Climate crisisWill federalism make it easier for the govt to implement climate resilient policies, or will it complicate matters?
The demarcation of federal states is no straightforward business as has been evident in the blood-stained western and eastern plains of the country. The bloodshed, political deadlocks and geopolitics have all raised a slew of questions surrounding Nepal’s unending and painful transition. This write up, however, is not at all about the debate on federalism. It is about how climatically vulnerable Nepal could find itself dealing with the impacts of changing climate once it has federal states. Will it be any easier for a country whose high-sounding climate plans and policies have largely failed to reach grassroot communities? Or, will it be even more difficult?
Recent news from Pakistan on how the country is struggling to implement its new forest policy was a reminder. In an attempt to slow the alarming levels of deforestation, blamed mainly for the devastating floods in recent years, the Pakistani government unveiled the policy last month. It aims to almost double its forest coverage—from five percent to nine percent—in the next 15 years. Federal and provincial governments are now required to conduct environmental impact assessments before launching new projects. It also includes establishing cross-border ecological corridors and provide incentives to forest communities. The policy, however, has reportedly failed to impress provincial governments.
“We have written separate letters to chief secretaries of all provincial governments for their feedback on the policy but have not received a single reply from anyone so far,” Arif Ahmed Khan, secretary at the Ministry of Climate Change, told Thirdpole.net, a news website covering environmental issues in the Himalayan region.
Officials said the ministry was planning to take up the issue with a body formed to resolve disputes between the federal government and provinces. Although Pakistan’s Climate Change Ministry is trying to take the new forest policy to the ground, forestry is now a provincial subject. It has been almost five years since the federal Ministry of Environment was devolved to authorities in provinces.
And it is not just the provincial governments that have been blamed for making the new forest policy a non-starter. The federal government too has been criticised for not consulting the provincial governments and local communities while drafting it.
Centre cannot hold
Could Nepal also face a similar problem in the future? It could be the case with any issue, you may argue. But dealing with climate change will be more of a ‘nationwide’ agenda because climatic impacts could be felt anywhere and they could also be transboundary, for instance, floods or droughts. Climate-proofing of infrastructures including roads, bridges and power plants could again be a cross-border affair between federal states. More importantly, it will be the country that will be participating and negotiating in international climate negotiations. The demands and commitments made in such international forums will be that of the country itself—representing the federal states, of course. The main challenge will be translating those commitments into practice. If, say, Nepal commits to expand its forest coverage in the global fight against climate change, it will have to be implemented by the federal states. The question is how easy or hard will that be.

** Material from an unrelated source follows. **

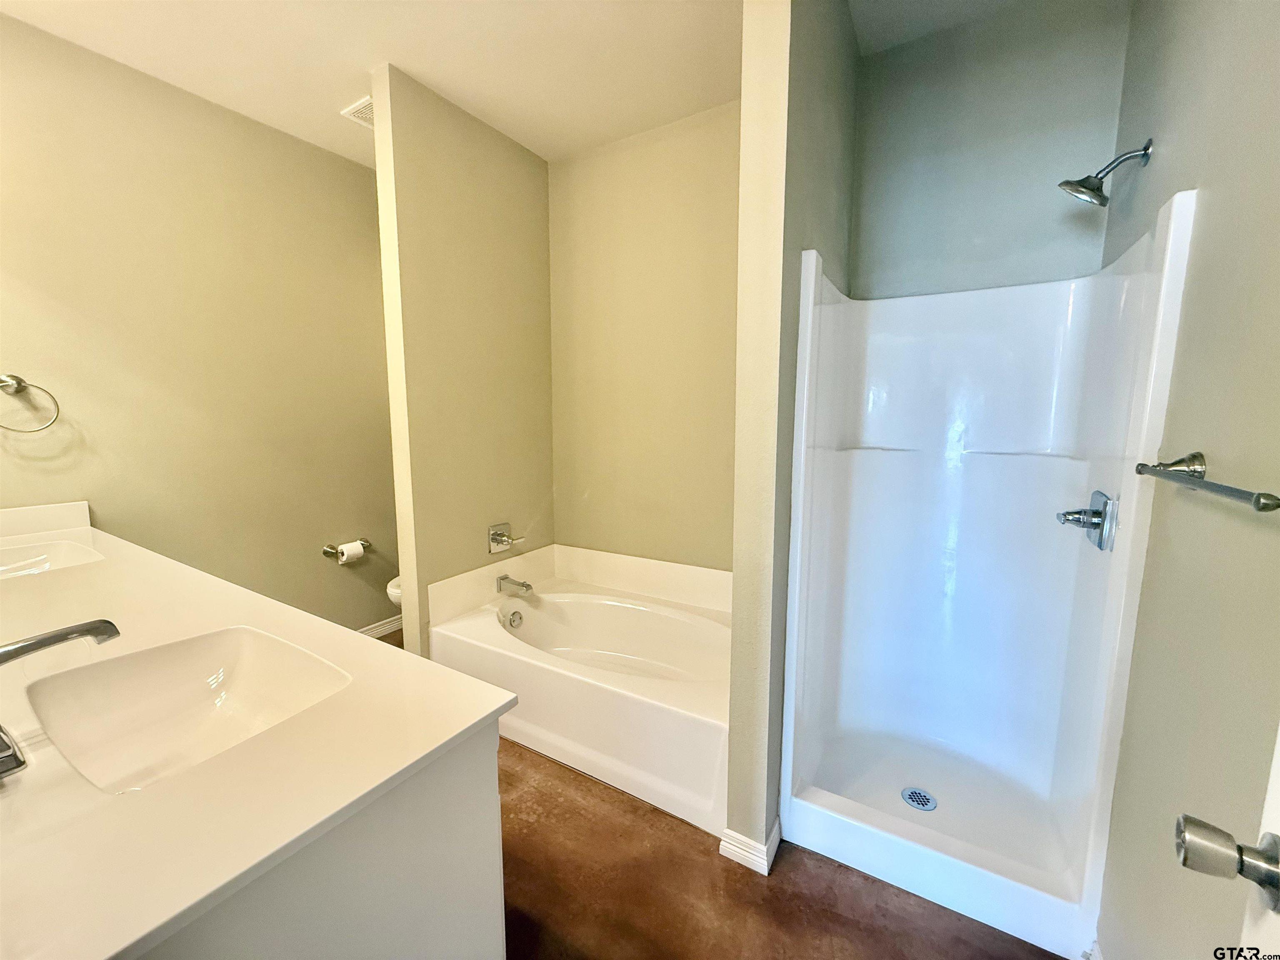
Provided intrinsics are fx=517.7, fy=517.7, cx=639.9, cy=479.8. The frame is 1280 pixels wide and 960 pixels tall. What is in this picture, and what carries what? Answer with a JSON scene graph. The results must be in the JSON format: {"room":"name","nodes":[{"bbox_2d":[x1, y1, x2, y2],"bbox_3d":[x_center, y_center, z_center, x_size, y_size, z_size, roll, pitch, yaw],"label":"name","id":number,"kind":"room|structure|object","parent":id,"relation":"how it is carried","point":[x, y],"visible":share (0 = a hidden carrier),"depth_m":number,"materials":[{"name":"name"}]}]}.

In China, the central government in Beijing is facing an uphill task to implement its environmental rules in the provinces. Under pressure from its own citizens and international communities, the Chinese government has been trying to clean air, water and soil pollution. But provincial governments have been accused of not being quite supportive. There have been standoffs between Beijing and authorities in provinces on environmental issues and they are getting worse.
In the book, Green China, authors explain how provincial authorities are determined to accelerate their economic growth almost brushing aside environmental issues while the central government has been pushing for stricter rules to protect the environment. Forget the developing world, it has not been easy in developed countries either. In the US, for example, President Barrack Obama’s climate and environment policies are being challenged in several states. Many republicans have labelled them as ‘war on coal’ and have vowed to fight them.
All these examples, however, do not necessarily mean that Nepal, with its federal states, will meet the same fate. The country’s community forestry, for instance, became a global hit as it was kept outside the government’s ambit. And there are several federal government structures across the globe that are trying to implement their climate and environmental policies without facing many problems. The key in all these countries has been sound coordination between the central and federal governments. Will that happen in Nepal?
Scientists say the role of ecosystem services will be vital in the fight against climate change. There is this concept called ‘ecosystem services payment’ in which one community protects an ecosystem and gets paid by others that benefit from them. For instance, if forests conserved in the hilly areas help control floods in the plains then the forestry community on the upper side are paid by those living in the lower part of the river basins. Cross-border ecosystem services like these will become increasingly compelling with the changes in the climate.
The question, again, is will federal states be able to recognise them? And will Kathmandu be able to coordinate? Amid mounting climate change challenges, they will have to if they are really meant for the people and the country.